A pobreza do futebol sem ídolos

Leia a Coluna desta sexta-feira (23)

Escrito por
Tom Barros tom.barros@svm.com.br
Legenda: Sérgio Alves e Clodoaldo são grandes ídolos do futebol cearense
Foto: JL ROSA / SVM e PEDRO CHAVES / FCF
Há três dias, a querida cidade de Sobral perdeu o seu maior ídolo: Cabeção. Ontem fiz uma merecida homenagem ao exímio goleador, que morreu aos 84 anos de idade. Com a morte do atacante Cabeção, fiquei a meditar sobre o prejuízo da ausência de ídolos nos clubes cearenses. 
 
Ídolo leva público aos estádios. Há uma aura especial nos que, com muita arte, iluminam o palco de suas atuações. Lamentavelmente, no momento, não há sequer por aqui um jogador alçado a tal condição. Permanece a vacância do trono. Não está valendo a expressão “rei morto, rei posto”. 
 
A presente observação é válida para o futebol brasileiro.
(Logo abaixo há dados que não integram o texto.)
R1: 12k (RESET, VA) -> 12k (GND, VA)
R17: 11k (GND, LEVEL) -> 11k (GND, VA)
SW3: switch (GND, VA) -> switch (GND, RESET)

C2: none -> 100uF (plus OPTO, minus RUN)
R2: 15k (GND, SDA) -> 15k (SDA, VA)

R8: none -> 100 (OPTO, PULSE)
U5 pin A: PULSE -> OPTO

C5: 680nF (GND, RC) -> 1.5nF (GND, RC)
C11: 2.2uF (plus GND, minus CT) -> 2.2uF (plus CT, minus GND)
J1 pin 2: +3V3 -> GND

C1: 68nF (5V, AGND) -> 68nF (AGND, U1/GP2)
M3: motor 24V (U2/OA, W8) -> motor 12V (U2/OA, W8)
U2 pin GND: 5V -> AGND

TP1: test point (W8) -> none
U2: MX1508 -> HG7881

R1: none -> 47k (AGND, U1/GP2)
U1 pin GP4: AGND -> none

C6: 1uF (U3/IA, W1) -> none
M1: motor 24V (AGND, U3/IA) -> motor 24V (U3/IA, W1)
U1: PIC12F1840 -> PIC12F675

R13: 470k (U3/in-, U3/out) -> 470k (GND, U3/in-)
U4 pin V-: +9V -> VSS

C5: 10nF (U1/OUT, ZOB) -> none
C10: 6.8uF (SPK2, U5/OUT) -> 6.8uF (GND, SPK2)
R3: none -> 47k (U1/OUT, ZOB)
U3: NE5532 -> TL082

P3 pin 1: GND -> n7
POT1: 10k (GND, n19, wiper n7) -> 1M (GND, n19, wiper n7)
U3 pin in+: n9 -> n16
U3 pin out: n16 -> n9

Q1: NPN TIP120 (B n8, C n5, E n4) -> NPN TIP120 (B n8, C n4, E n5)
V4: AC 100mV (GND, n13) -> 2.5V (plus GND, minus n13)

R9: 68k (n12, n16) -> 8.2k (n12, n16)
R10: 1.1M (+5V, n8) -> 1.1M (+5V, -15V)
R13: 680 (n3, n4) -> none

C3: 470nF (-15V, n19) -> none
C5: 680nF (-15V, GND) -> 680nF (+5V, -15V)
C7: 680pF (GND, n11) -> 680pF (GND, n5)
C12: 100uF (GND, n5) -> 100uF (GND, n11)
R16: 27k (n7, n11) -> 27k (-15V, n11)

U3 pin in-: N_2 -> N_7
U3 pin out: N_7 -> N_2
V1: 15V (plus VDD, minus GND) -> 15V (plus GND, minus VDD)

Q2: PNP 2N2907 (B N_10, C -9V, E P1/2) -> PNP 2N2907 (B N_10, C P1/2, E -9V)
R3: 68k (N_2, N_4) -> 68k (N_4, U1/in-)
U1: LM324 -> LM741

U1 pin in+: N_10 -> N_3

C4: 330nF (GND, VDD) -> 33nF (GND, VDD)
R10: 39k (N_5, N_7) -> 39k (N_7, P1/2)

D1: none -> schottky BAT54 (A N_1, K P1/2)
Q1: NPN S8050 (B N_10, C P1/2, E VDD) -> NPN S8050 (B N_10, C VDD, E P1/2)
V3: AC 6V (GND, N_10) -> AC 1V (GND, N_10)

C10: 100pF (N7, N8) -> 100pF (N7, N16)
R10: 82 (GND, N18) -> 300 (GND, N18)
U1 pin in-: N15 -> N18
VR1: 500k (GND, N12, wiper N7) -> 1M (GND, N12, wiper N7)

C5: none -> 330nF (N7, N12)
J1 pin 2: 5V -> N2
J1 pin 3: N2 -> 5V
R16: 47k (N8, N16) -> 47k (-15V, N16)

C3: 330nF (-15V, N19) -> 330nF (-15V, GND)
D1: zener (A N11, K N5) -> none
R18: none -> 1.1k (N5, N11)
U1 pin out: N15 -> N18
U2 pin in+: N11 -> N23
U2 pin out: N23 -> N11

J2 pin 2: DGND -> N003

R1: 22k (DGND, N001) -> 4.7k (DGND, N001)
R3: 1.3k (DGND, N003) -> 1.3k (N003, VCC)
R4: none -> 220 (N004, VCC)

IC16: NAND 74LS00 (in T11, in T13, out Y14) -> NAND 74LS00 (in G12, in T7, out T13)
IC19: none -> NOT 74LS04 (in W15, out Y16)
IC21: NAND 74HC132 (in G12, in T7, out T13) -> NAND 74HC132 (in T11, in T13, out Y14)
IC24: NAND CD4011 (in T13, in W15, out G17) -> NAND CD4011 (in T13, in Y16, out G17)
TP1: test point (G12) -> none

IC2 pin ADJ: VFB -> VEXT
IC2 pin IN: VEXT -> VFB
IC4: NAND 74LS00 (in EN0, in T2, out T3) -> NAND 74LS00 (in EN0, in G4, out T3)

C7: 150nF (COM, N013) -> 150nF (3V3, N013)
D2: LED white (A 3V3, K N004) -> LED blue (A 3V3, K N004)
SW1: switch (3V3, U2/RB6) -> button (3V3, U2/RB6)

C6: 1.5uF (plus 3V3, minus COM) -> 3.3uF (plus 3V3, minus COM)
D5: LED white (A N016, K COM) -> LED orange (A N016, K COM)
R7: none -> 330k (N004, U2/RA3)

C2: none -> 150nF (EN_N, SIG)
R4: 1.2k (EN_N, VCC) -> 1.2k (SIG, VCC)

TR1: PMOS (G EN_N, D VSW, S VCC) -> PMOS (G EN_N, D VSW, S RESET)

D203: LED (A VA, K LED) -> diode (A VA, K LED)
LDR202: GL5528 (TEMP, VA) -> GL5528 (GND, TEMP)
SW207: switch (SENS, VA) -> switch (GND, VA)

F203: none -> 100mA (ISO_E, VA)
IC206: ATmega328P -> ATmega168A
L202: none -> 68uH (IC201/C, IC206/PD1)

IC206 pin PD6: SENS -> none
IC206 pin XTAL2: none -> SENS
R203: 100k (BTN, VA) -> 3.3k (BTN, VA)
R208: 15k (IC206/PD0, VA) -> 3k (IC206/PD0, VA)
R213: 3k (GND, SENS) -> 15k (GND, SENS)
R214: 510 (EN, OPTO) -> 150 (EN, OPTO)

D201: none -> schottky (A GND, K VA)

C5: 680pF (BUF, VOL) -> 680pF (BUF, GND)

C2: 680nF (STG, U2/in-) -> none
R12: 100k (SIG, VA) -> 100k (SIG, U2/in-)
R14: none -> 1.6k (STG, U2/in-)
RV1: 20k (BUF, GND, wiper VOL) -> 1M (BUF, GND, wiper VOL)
O último ídolo foi Neymar, que atualmente tem a imagem desgastada, já pelos insucessos e polêmicas posturas. Há quem o considere na reta da aposentadoria, embora eu discorde de quem pensa assim. 
A ausência de ídolos empobrece o futebol. Sem eles, falta a imaginação que encanta, a habilidade que improvisa, a genialidade que hipnotiza. Sem eles, o futebol fica muito igual, insosso, sem graça.  
 

Disputa 

 
O futebol cearense era cheio de graça, quando tinha a disputa dos ídolos Gildo e Alexandre pelo Ceará e Croinha e Zé Paulo pelo Fortaleza. Torcedores iam ao estádio apenas pelo prazer de vê-los jogar. Deles sempre se poderia esperar algo inusitado, produto fora do roteiro. 
 

Maracanã 

 
O Rio de Janeiro viveu momentos inesquecíveis, quando, nas décadas de 1970 e 1980, o Vasco da Gama tinha Roberto Dinamite e o Flamengo tinha Zico. Foi uma das mais belas fases do futebol carioca em todos os tempos. O clássico Vasco x Flamengo era mais encantador com eles em campo. 
 

Ídolo coral 

 
O Ferroviário, na década de 1950, teve um ídolo que ainda hoje é lembrado como um dos maiores de sua história: Pacoti. Atuou no time coral em 1955, 1956 e 1957. Teve passagem no Sport-PE. Atuou no Vasco da Gama em 1958 e 1959. Muito torcedor coral ia ao estádio apenas para vê-lo em ação. 
 

Motivos 

 
Não sei qual a razão da falta de ídolos. Que hiato é este? É verdade que um ídolo não surge da noite para o dia. Demanda tempo. A rotatividade do futebol moderno também tem impedido a formação de raízes. Hoje em dia quem passa 20 anos em um só clube? É muito difícil. 
  

Privilégio 

 
Acompanho futebol desde 1956. Cito alguns ídolos que vi, ao vivo, em ação: Ivan Roriz, Mozart Gomes, Alexandre Nepomuceno, Gildo, Haroldo Castelo Branco, Pacoti, Pelé, Garrincha, Roberto Dinamite, Zico, Clodoaldo, Jardel, Iarley, Rivelino, Wilson Piazza, Tostão... Todos tinham algo próprio e especial na forma de jogar.